§ **DATA TO USE**:
- - -

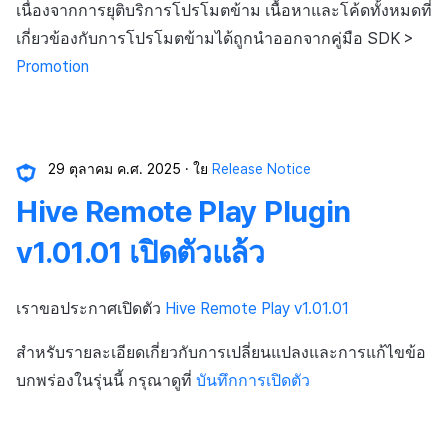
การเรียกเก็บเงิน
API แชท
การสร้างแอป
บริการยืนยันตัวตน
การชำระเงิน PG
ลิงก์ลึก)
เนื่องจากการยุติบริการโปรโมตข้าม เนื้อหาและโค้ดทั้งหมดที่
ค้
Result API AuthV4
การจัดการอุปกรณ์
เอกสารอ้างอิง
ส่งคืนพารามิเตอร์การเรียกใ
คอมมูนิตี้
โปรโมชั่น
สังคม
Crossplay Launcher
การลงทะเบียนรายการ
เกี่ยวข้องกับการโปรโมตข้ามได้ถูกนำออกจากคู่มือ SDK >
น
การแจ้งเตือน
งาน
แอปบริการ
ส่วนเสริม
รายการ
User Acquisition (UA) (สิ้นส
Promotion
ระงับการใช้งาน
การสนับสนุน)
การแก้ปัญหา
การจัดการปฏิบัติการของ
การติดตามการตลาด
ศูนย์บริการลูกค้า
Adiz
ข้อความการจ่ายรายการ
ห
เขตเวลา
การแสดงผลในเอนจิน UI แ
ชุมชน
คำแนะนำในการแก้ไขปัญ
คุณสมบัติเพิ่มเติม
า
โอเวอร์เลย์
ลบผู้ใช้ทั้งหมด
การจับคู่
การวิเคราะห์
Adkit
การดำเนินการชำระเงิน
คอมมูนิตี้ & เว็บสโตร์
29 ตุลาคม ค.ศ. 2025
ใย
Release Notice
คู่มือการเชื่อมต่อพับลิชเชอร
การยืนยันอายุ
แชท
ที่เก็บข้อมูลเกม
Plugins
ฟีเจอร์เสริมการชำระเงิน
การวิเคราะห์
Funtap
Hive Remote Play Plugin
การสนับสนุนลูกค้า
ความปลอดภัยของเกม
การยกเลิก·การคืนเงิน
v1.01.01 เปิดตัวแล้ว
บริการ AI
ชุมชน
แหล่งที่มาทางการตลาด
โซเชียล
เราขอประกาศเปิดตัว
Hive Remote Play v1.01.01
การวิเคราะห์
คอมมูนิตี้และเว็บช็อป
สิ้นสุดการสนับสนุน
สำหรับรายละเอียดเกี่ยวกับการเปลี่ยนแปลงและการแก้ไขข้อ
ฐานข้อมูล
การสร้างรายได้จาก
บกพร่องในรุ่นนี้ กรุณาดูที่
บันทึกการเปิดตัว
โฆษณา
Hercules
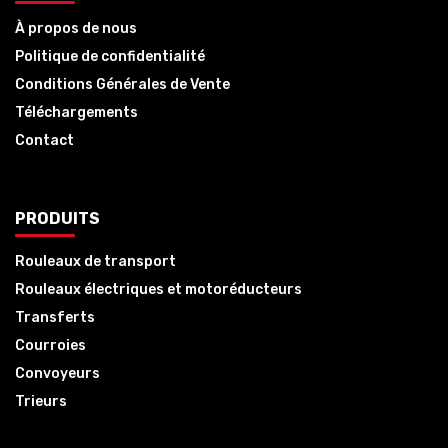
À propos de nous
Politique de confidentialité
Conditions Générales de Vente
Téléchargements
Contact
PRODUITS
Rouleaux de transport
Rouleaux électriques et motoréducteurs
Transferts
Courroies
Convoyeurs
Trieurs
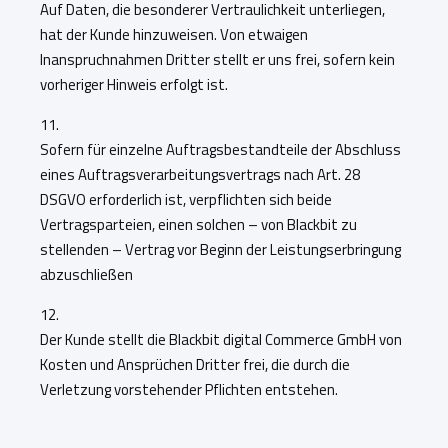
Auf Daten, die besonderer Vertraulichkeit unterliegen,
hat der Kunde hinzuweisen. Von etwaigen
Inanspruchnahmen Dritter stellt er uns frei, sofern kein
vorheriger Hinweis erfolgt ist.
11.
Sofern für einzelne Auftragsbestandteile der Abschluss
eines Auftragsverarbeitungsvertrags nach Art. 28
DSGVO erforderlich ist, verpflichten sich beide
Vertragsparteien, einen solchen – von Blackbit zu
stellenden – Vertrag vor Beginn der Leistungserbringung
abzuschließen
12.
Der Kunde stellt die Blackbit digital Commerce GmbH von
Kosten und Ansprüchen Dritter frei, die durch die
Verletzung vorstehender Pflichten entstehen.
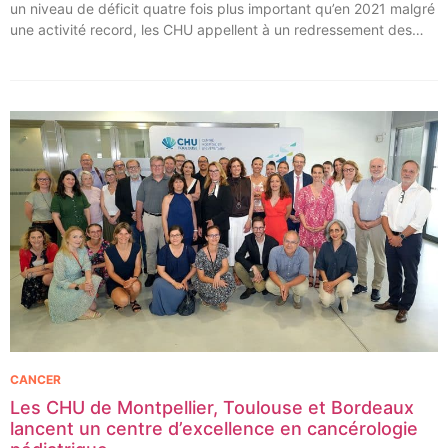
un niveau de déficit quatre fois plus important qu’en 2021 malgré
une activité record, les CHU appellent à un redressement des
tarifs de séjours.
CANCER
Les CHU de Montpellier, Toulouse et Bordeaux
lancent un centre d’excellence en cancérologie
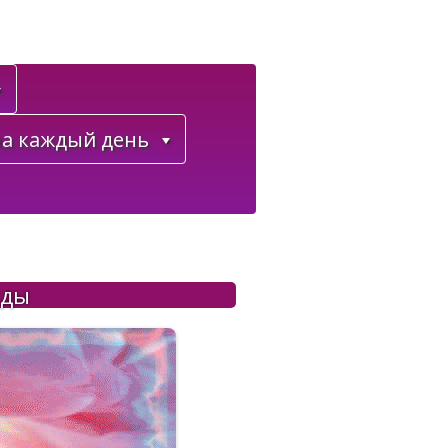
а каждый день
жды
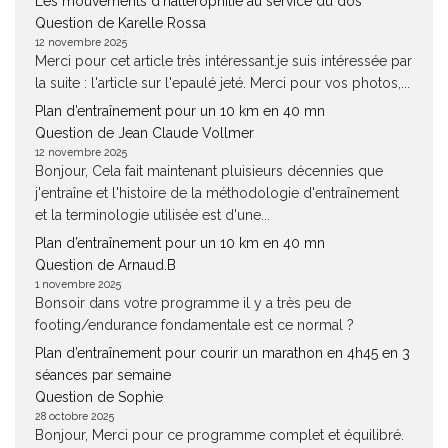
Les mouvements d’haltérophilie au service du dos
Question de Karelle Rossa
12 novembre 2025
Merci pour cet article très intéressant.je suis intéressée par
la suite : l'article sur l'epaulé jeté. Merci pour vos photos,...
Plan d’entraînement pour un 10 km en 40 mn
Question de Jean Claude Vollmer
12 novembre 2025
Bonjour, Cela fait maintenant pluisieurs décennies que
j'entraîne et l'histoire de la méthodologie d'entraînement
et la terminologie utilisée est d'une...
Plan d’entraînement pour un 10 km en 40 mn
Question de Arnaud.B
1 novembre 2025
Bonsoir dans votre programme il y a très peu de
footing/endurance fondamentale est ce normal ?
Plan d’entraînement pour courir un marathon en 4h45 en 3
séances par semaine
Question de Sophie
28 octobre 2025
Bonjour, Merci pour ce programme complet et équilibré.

- - -

§ **EXERCISE INSTRUCTIONS**: Find how many lines of the material include the string "Question". Nothing but the number should be given.

§ **WRITTEN RESPONSE**: 4